╭─ Excerpt provided
# Need help: Upgrading Macbook late 2008 with new Hard Disk



## djtleek (Aug 15, 2004)

I am looking to upgrade the stock 5400rpm 320GB hard drive in my late 2008 aluminum unibody Macbook to a Seagate Momentus XT 750 Hybrid Drive.

My current HD has a 250GB partition for OSX and a 70GB partition for Windows 7. Also, its important to note that I just recently (within the last week) upgraded the OSX partition from Snow Leopard to Lion. Therefore, I can currently dual-boot into Lion or Windows 7 by holding down the option key at start-up and selecting which partition to boot into.

If I want to upgrade to the new 750GB drive, and use 375GB for OSX and the other 375GB for Windows 7, what is the easiest way to do this? I don't have the Windows 7 disc anymore, so reinstalling it isn't an option unless I go out and buy a new copy I guess.

My thought was to clone the old hard drive to the new one, then somehow inflate the partition sizes after I have the new drive installed, but I see other threads that indicate that cloning will not work with Lion since there is a hidden "Recovery Partition" of some sorts and cloning only copies the main partition.
╰─
Carry on the forum thread about upgrading the late 2008 MacBook's hard drive, starting after its last sentence.
╭─ Collected data
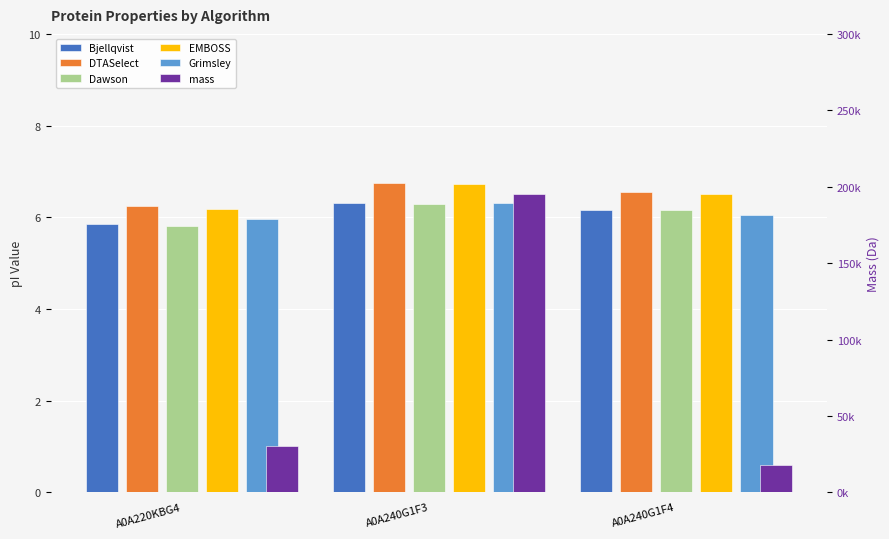

At which label does Bjellqvist first exceed 6?

A0A240G1F3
╰─
## [Result of this task]
can anyone help me ou with what I'm trying to do here?:banghead:


----------



## sinclair_tm (Mar 11, 2005)

Being you are trying up partition size as well, I don't think there is a simple way to do this for you. The best and safest thing is to reinstall everything new. But Google comes up with instructions on how to use an app by the name of WinClone to do the job of moving the Windows partition. I've never used it, so I don't know how or if it works. I've never had luck cloning Windows on other PCs myself, so I avoid it as much as possible.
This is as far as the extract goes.